1507
09

REVIEW: Wednesday Comics #1

Posted by under *like, Comics, Miscellany | Leave a Comment |

I know Blackest Night shipped this week, but for me THE comics event of the Summer started last week with the debut of Wednesday Comics #1. Wednesday Comics is exactly the type of outside the box project I wish we saw more of today. DC has collected some of the biggest names in comics including the Newbery Award winning Neil Gaiman and Mike Allred, Brian Azzarello and Eduardo Rizzo, Dave Gibbons and Ryan Sook, Paul Pope, Kyle Baker, Walt Simonson and Brian Stelfreeze… the list just goes on an on… to work on a weekly series styled after the Comics section of the Sunday newspaper. Giant, full color, one-page stories will run over the next 12 weeks starring Batman, Superman, Wonder Woman, Flash, Sgt. Rock, Metamorpho, the Teen Titans, Hawkman, and more. Each page is four times the size of a regular comic page and looks amazing.

To publicize the event, DC struck a deal for the entire Superman story to run on USAToday.com in weekly installments. The first part of the story was even published in the print edition of that paper (though let’s be honest… in 2009 more people are reading the online version than the print edition). I don’t know that this is going to bring a ton of new people into stores looking for the full version of Wednesday Comics, but it’s still something beyond what we normally see in terms of promotion.

I’m typically a story guy. The writing is what keeps me coming back to a book month after month.  And if there’s anything that seems clear from WC #1, it is that you’re probably not going to get a particularly satisfying piece of any story on a given week. Most of the features in issue one are heavy on origin and back story.  This is ok in my opinion because how many people know ANYTHING about Kamandi or Adam Strange or even Deadman? The one story that I DID really enjoy, however, was Neil Gaiman and Mike Allred’s Metamorpho: The Element Man.  That comic was just retro fun.  While the story doesn’t seem to be the focus in WC, it took a surprisingly long time to read the issue and there’s definitely enough story to not leave you feeling short changed.

Really it’s clear right from the second you unfold a copy of Wednesday Comics and finally grasp the size of each page that this project was always about the art.  The opening Batman story isn’t anything special, but starting with page 2 and 3 with Kamandi and Superman I had a giant grin on my face as I read through the issue like a 1o year old in 1964. I love the retro designs of the Green Lantern story, the strange oddly faceless art on Teen Titans, the otherworldly colors on Wonder Woman, the intensity of Sgt. Rock and Easy Company. I suspect the Demon/Catwoman team-up is going to be great fun. I like the idea of the Flash page being split up between a Flash story and a parallel story featuring his future wife.
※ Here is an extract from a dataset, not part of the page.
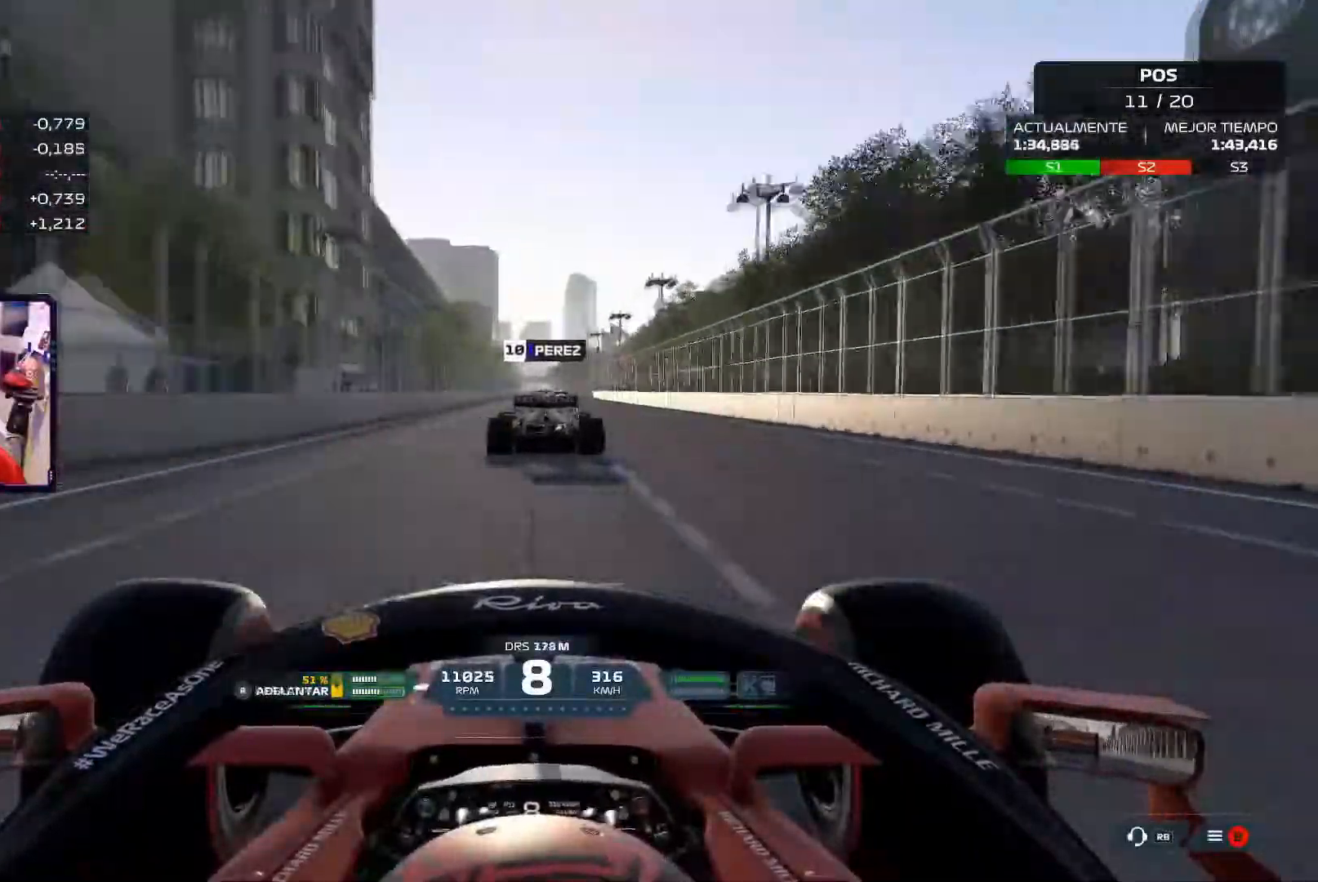
Gameplay with a controller (Xbox layout); each line is a JSON object with the inputs held at the frame after it. "events" lists button and stick changes between this image and that frame as [ms after this image, input, new state], when the widget could be followed in between. Not read: R2.
{"buttons": [], "left_stick": "center", "right_stick": "center", "events": [[134, "R3", "up"]]}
However, the two absolute highlights are Kyle Baker’s art on Hawkman and Paul Pope on Strange Adventures.  Kyle Baker is a guy who I’m only really familiar with his cover artwork for projects like The Truth and Plastic Man both of which had a cartoony feel to them.  His Hawkman, however, leaps off the page and into action (apparently featuring the Aquaman-esque ability to control birds… is that normal?  If so, I never knew that.)

There’s something about Paul Pope’s odd art and the attacking Rock-People of Ragathann… I guess the way it revels in its pulp roots… that I just love.

To me THIS is a book worth $4.  And that’s something I can’t say about too many other books on the market. Yes, this review is a week late. I intended to skip it and just review issue 2, but my shop was sold out.  AGAIN.  Good sign or bad sign?

PS Dan Didio go away.  Stop writing comics.  Stop editing comics.  There’s no reason for your writing to be in this book except that you keep chasing the talented writers away from DC… having said that thanks for allowing DC to try something special.